The fact of the matter is that while medicine is difficult and complex, the government has no business wasting money to test to see if a therapy works unless there’s a damn good reason to believe that the therapy might work. We don’t spend time and money chasing faeries or the Loch Ness Monster, and those don’t even violate the laws of physics or require some undetectable, intangible, immeasurable energy field or require some undetectable, omnipotent creator entity like Homeopathy, Reiki, and Prayer, respectively.
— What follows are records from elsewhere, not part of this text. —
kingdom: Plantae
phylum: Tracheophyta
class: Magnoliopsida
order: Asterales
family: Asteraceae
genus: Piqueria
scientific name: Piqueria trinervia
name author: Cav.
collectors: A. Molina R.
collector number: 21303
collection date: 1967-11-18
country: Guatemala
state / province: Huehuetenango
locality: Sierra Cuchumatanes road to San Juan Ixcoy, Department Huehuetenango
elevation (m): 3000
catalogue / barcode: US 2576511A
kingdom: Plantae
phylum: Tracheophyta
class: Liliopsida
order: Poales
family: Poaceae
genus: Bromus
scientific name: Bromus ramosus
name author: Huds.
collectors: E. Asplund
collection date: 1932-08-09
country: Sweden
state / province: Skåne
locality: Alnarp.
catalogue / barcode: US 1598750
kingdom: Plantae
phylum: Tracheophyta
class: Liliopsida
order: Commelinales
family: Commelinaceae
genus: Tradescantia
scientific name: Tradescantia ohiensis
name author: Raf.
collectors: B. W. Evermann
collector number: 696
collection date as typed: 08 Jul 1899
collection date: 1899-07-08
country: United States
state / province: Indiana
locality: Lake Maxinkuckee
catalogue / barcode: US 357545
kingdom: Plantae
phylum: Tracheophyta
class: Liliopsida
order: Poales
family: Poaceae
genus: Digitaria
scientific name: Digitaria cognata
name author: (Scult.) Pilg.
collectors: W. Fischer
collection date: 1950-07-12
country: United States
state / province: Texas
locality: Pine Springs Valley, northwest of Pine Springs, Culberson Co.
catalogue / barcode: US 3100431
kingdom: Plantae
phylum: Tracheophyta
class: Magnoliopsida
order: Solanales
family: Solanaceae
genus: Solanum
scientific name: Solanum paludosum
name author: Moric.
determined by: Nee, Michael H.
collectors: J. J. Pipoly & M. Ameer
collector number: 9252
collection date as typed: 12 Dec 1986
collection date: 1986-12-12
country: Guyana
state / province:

NCCAM is the most noxious waste of government funding I have ever seen, and I’m pretty heavily in favor of government spending for science, education, and just to get the damn economy moving again. But this isn’t the government spending money on science. This is akin to the government spending money to push creationism in class rooms, and teaching our children that the earth is flat. It’s anti-science. It’s the anti-education. And we really ought to put a stop to it. Or, as Orac put it, “Nuke it from orbit, it’s the only way to be sure“.